場の空気が1℃ほどクールダウンした頃合いを見計らって、松上晴人は改めて3名の前でブリーフィングを開始した。

「皆、よく聞いてくれ。βチームの正規メンバーである中山君が戻ってきた事もあり、かねてから迷っていた依頼を受けようと思う」

 当の中山健一は、久々となる調査捕竜――恐竜ハントへと向かうダイブ予定に気分を否応なく高揚させていた。

「何々? どういった内容なの? 松上研究員」

「中山君、まずは落ち着いて説明を聞きなよ」 

 少しイラついた真美さんが、必要以上に食い付く中山をたしなめた。セラミックは彼の隣の席で、ついクスクスと口を押さえつつも笑ってしまった。

「え~、ジュラ紀における最強の肉食恐竜でもあり、狩猟難易度トップクラスのアロサウルスだ」

「アロサウルス!?」

 一同は声を揃えた。無理もない、有名な割に今まで数回のハンティング成功例しか存在しない正に最高レベル恐竜、アロサウルス狩りに今回挑戦するというのだ。

「もし成功すれば、我々のチームもようやく一流として国際的に認められるって感じかな」

 松上の不敵な笑いに、真美さんは少し異を唱えたくなったようだ。

「国際的になんて……前回の日米合同作戦で十分だったじゃない。

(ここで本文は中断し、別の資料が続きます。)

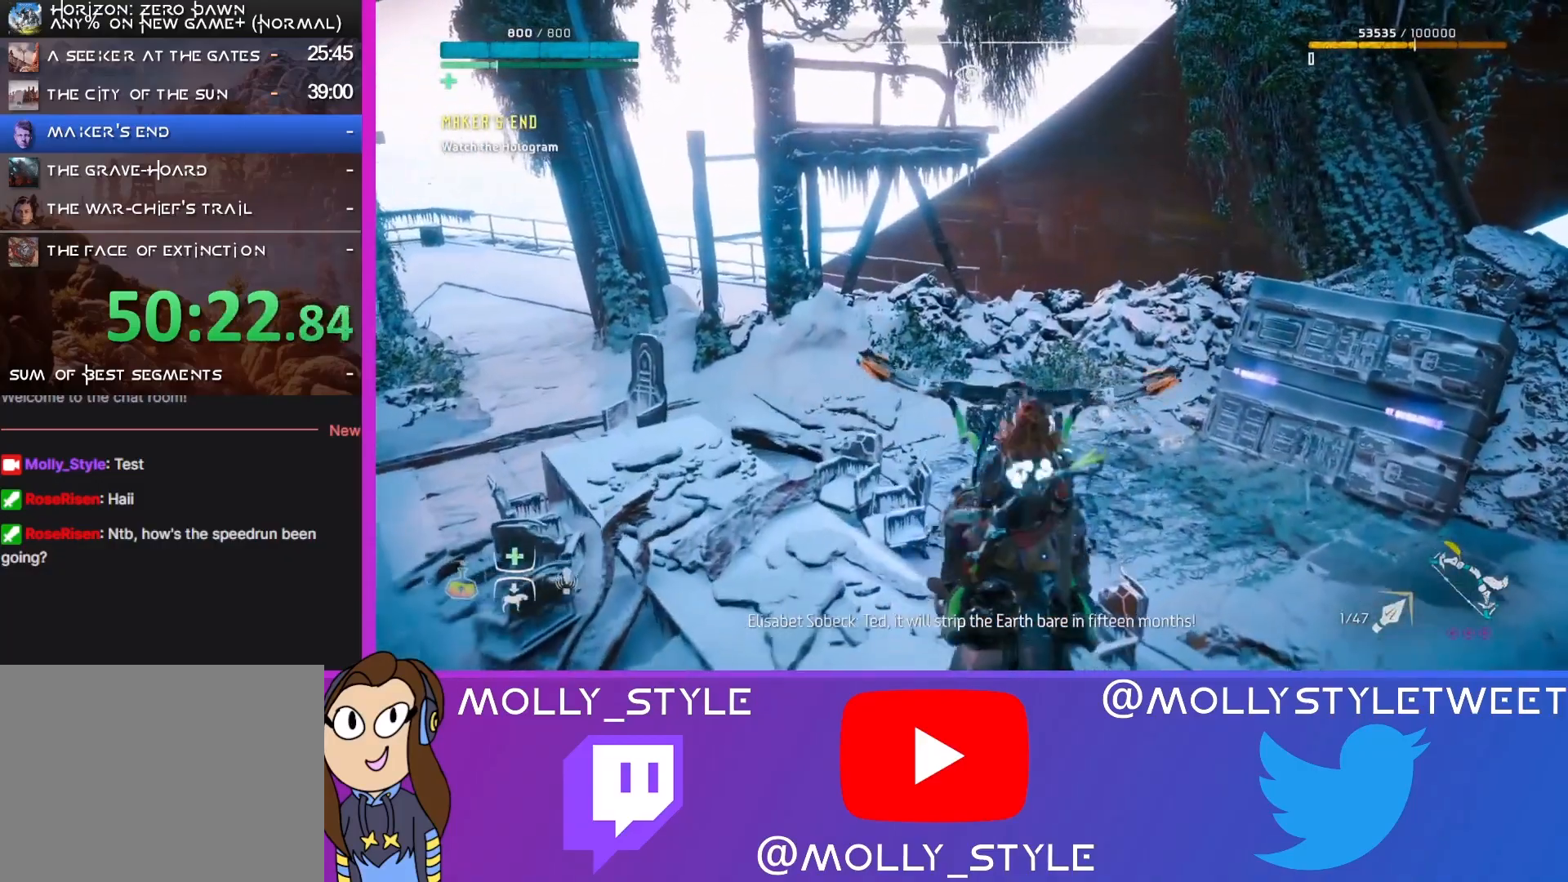
{"buttons": [], "left_stick": "up-right", "right_stick": "right", "events": [[367, "right_stick", "right"]]}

あんまし背伸びしなくてもいいよう」

「う~ん確かに。弱小、いや中堅のβチームには少々荷が重すぎるかもしれない。αチームもこの度は別のミッションに参加しているので、支援を得る事が難しいしな。だが、これは私の願いでもあるのだ」

 ホワイトボード中央付近にマグネットで固定された紙面を、松上は所在なげにペン先でノックした。

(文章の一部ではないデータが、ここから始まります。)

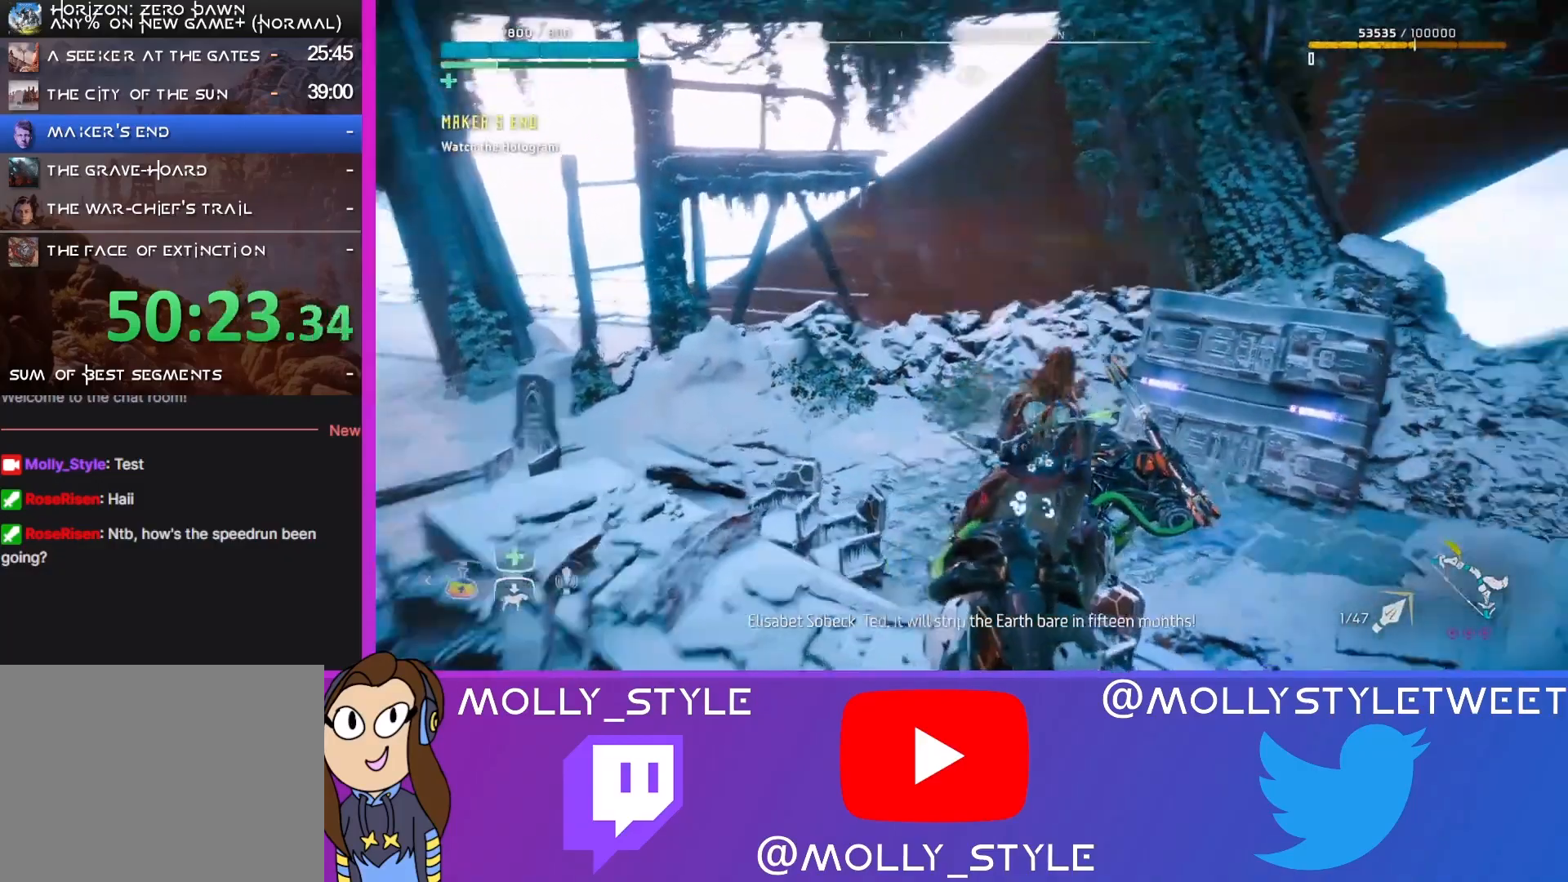
{"buttons": ["CROSS"], "left_stick": "up-right", "right_stick": "center", "events": [[100, "right_stick", "center"], [167, "CROSS", "down"], [333, "CROSS", "up"], [433, "CROSS", "down"]]}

「私にとって子供の頃から一番好きな恐竜は、アロサウルスなんだよ。デカいだけのティラノサウルスじゃなくてね。肉食恐竜として最も完成された美しい姿形をしていると思う」

「なんだそりゃ。自分の都合じゃないの」

 現実主義者の真美さんは、松上の幼稚な男のロマンに付き合ってられないような台詞をこぼした。だが、松上が持つ、そういった面に惹かれて今まで行動を共にしてきたのも、また事実なのである。それに対して中山健一は同じ男としての理解を示し、セラミックの目を丸くさせた。

「あら、いいじゃない。私は特に反対しないわよ。安全面に配慮さえできていれば、松上君の夢に付き合ったげる」
 
 いつもなら松上からの依頼にすぐ合意するセラミックだったが、今回は違った。何だろう、うまく言えないが野生の勘が働いたのだ。こういった勘は決して馬鹿にはできない。優れた恐竜ハンターになるための資質とさえ言えるのだ。

「アロサウルスは集団行動の習性もあると聞きます。少人数での大型肉食恐竜狩りには危険が伴います」

「確かにそうだな。今回だけは見習いのセラミックには抜けて貰おうかと考慮しているのだ」

「ええ?!」

 セラミックは多少なりともショックを受けた。レアなアロサウルスの目撃情報に舞い上がり気味の松上晴人から戦力外通告を受けた気分となった。もちろん、それは自分の安全を最優先してくれる松上の思いやりである事は、瞬時に容易く理解できていたのだが……。

「いいえ、行きます。行かせて下さい、松上さん」

 恐竜ハンター見習いは、自分の胸騒ぎを信じながらも、思わず答えを出した。
 松上の驚いたような、それでいて、ちょっぴり嬉しそうでもある微妙な表情を汲み取ったのか、中山健一は言ったのだ。

「うふふ、セラミックちゃん、勇ましいわね。松上研究員を守ってあげるのよ」

 男性とは思えない何かを発散する彼に対し、セラミックは苦笑いするしかなかった。